Amerykanie zastosowali analizę wzorców multiwariancji (ang. multivariate pattern analysis, MVPA). Porównywali w ten sposób 2 rodzaje skanów: wykonane w czasie 1) oglądania przez ochotników zdjęć ludzi, którzy ich odrzucili oraz 2) poddawania ich bolesnym bodźcom termicznym (gorącu).
Fizyczny ból i społeczne odrzucenie aktywują te same rejony mózgu, ale wykorzystując nowe narzędzie analityczne, byliśmy w stanie zajrzeć głębiej i zobaczyć, że w rzeczywistości to dwa różne zjawiska - podkreśla Choong-Wan Woo.
Studium opublikowane w 2003 r. położyło podwaliny pod koncepcję, że ból społeczny (wynikający z odrzucenia, izolacji lub straty) wykorzystuje systemy mózgowe przeznaczone do reprezentacji bólu fizycznego. Przekonanie, że oba rodzaje bólu są neurologicznie identyczne, doprowadziło do nowych pomysłów dot. terapii bólu społecznego, włącznie z zastosowaniem tradycyjnych leków przeciwbólowych, np. paracetamolu.

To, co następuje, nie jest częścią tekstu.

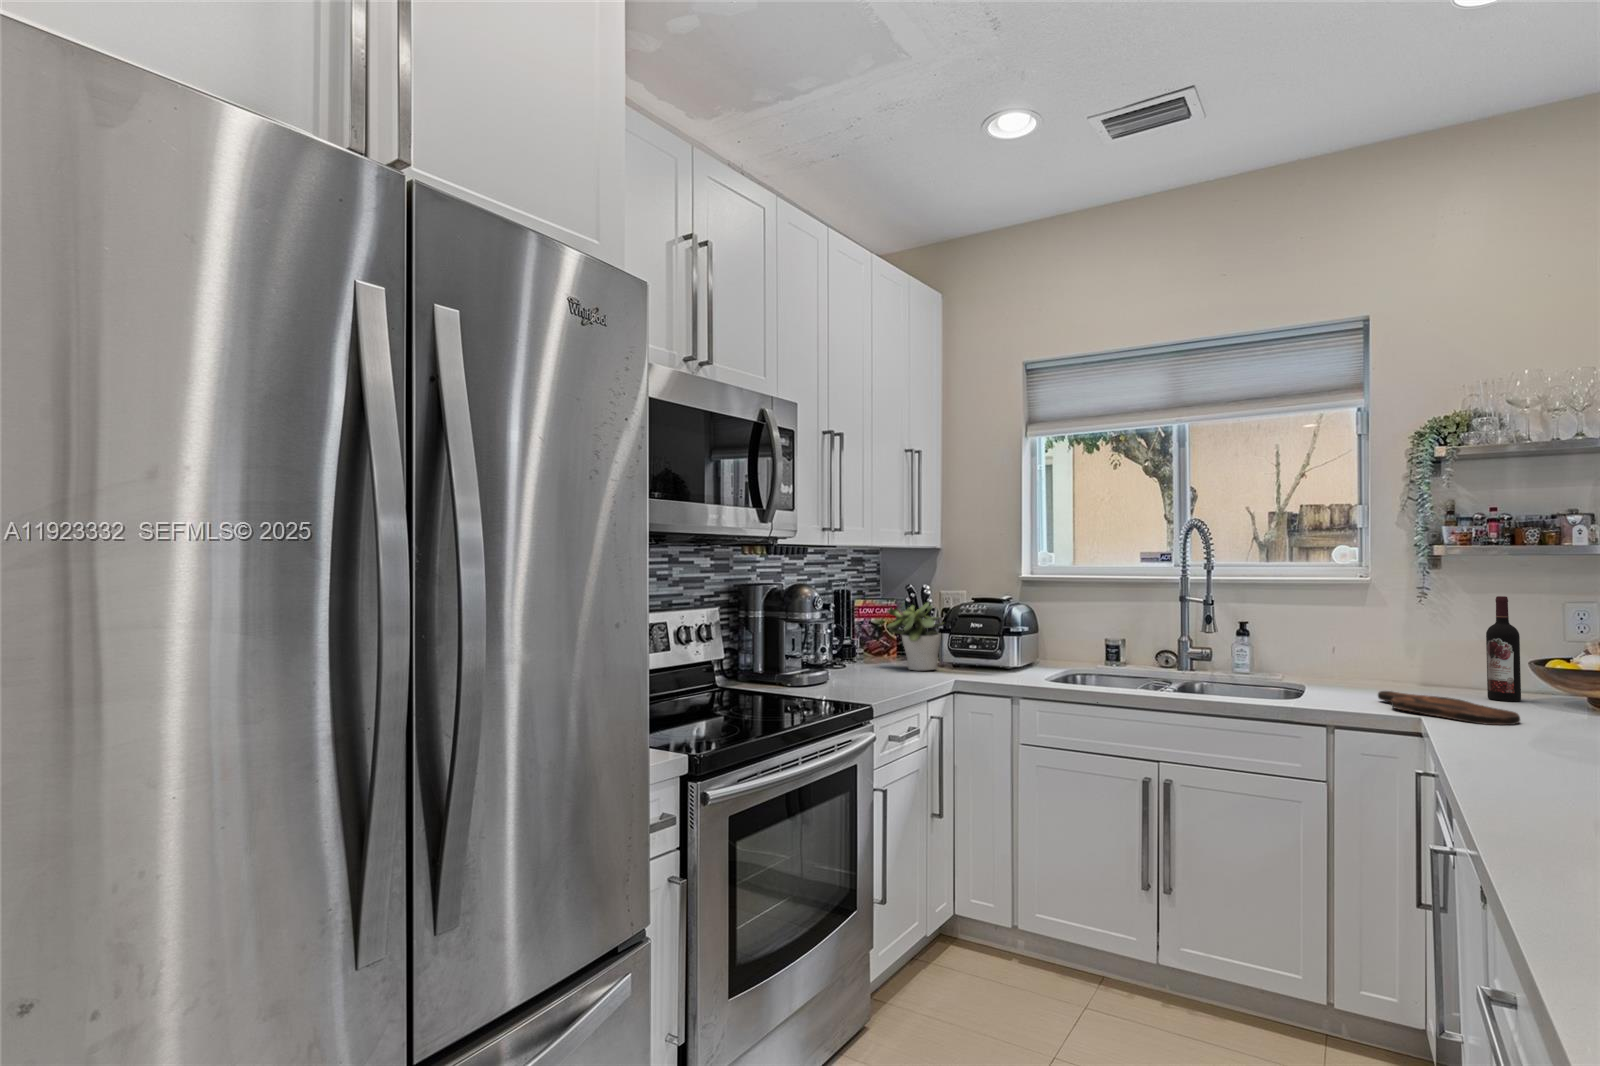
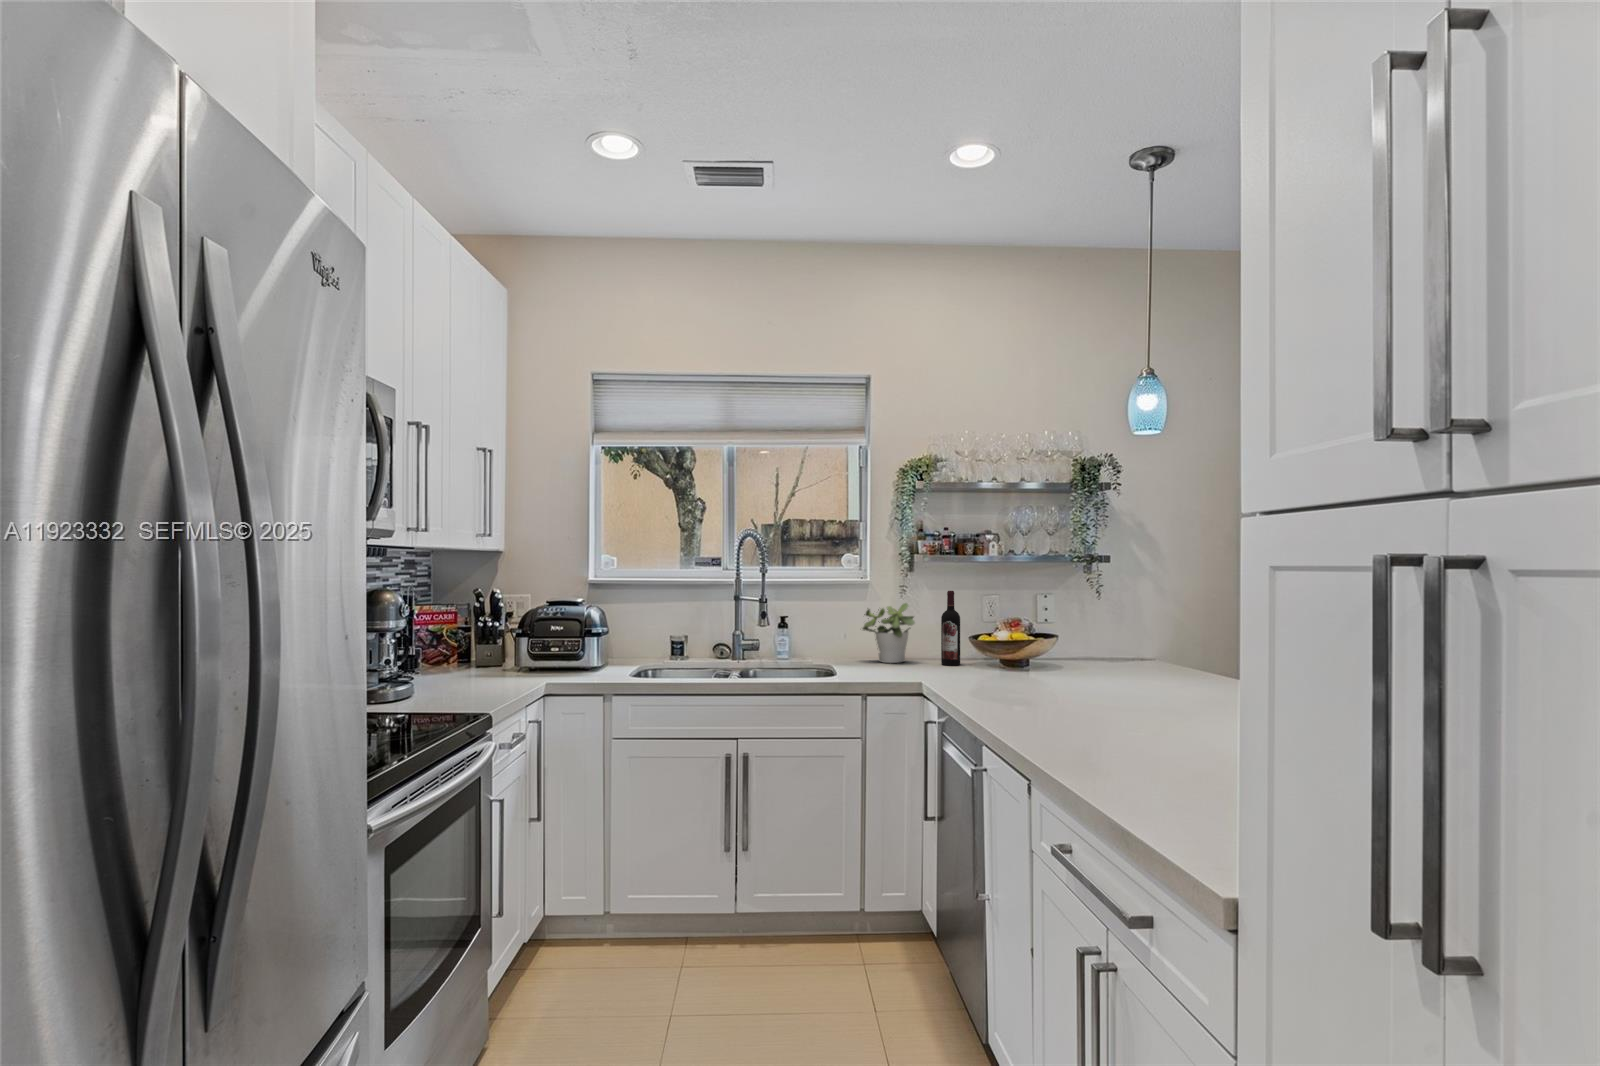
potted plant: present [887,602,943,671] -> present [863,603,915,663]
cutting board: present [1378,691,1520,725] -> none [885,664,979,683]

Wyniki uzyskane przez zespół z Boulder pomagają zrozumieć, jak obiektywnie zmierzyć ból społeczny i jak mózg wytwarza to unikatowe wrażenie.
Mimo że bóle fizyczny i społeczny dzielą pewne cechy psychologiczne, wydaje się, że ich reprezentacja mózgowa jest różna. Jeśli odkryjemy, że ból społeczny bardziej przypomina smutek lub depresję niż ból fizyczny, wpłynie to na dostępne opcje terapeutyczne.
Autorzy raportu z Nature Communications podkreślają, że uzyskane wyniki pozwalają lepiej poznać strukturę emocji w mózgu oraz sposoby ich regulowania. Studium stanowi ważny krok w kierunku zrozumienia interakcji między oboma rodzajami bólu. Powinno to rzucić nieco światła m.in. na związki między zaburzeniami bólowymi i urazami emocjonalnymi.